In August 2020, Sudan had reached the highest levels of Blue Nile on record that caused floods, killing dozens of people, destroying thousands of homes, and encroaching on some neighborhoods in Khartoum's neighborhoods.

It comes as Sudan has requested that the United Nations replace the Ethiopian troops present in the UN Interim Security Force for Abyei (UNIFSA) with peacekeepers from other countries.

According to reports, a top Sudanese diplomat stressed it wasn’t conceivable to have Ethiopian forces deployed in a strategic area of Sudan when Ethiopian troops were also massing on the eastern borders of the country.

Responding to Sudan’s latest request to the UN on Abyei, the ambassador said: “The UN position is decisive.”
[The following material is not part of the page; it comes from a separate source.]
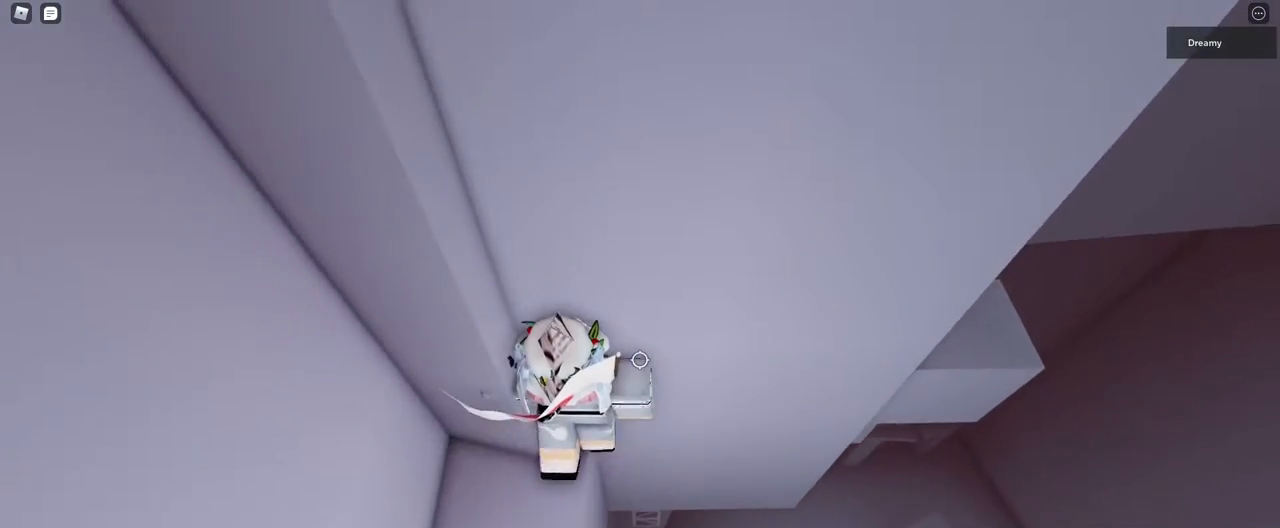
{"keys": ["d", "space"], "mouse": ["right"], "events": [[83, "w", "up"], [200, "d", "down"], [350, "space", "down"]]}
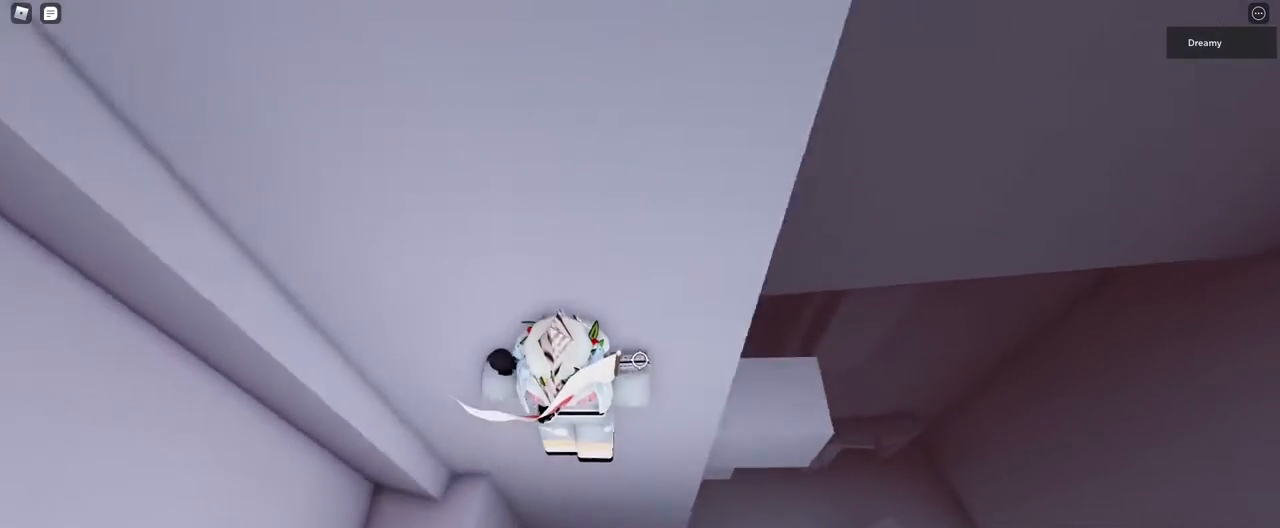
{"keys": [], "mouse": ["right"], "events": [[500, "d", "up"], [500, "space", "up"]]}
Recently Sudan has asked the UN to replace Ethiopian peacekeepers in Abyei – a disputed area between Sudan and South Sudan – with another force from a different country.

Ambassador Dina said “we sent our peacekeepers to Abyei talking to the United Nations and we didn’t force anybody to go there. There are criteria which the UN applies on this issue.”

On the other hand the spokesperson replied to the latest call of Sudanese Prime Minister Abdalla Hamdok to discuss the long-running dispute over Addis Ababa’s mega-dam on the Blue Nile.

He said that “Sudan’s invitation to a closed-door meeting would be evaluated based on its merit, and Ethiopia will react after conducting a study on the matter.”

Prime Minister Abdalla Hamdok invited his Egyptian counterpart Mostafa Madbouli and Ethiopian counterpart Abiy Ahmed to a summit within ten days to evaluate the negotiations regarding GERD.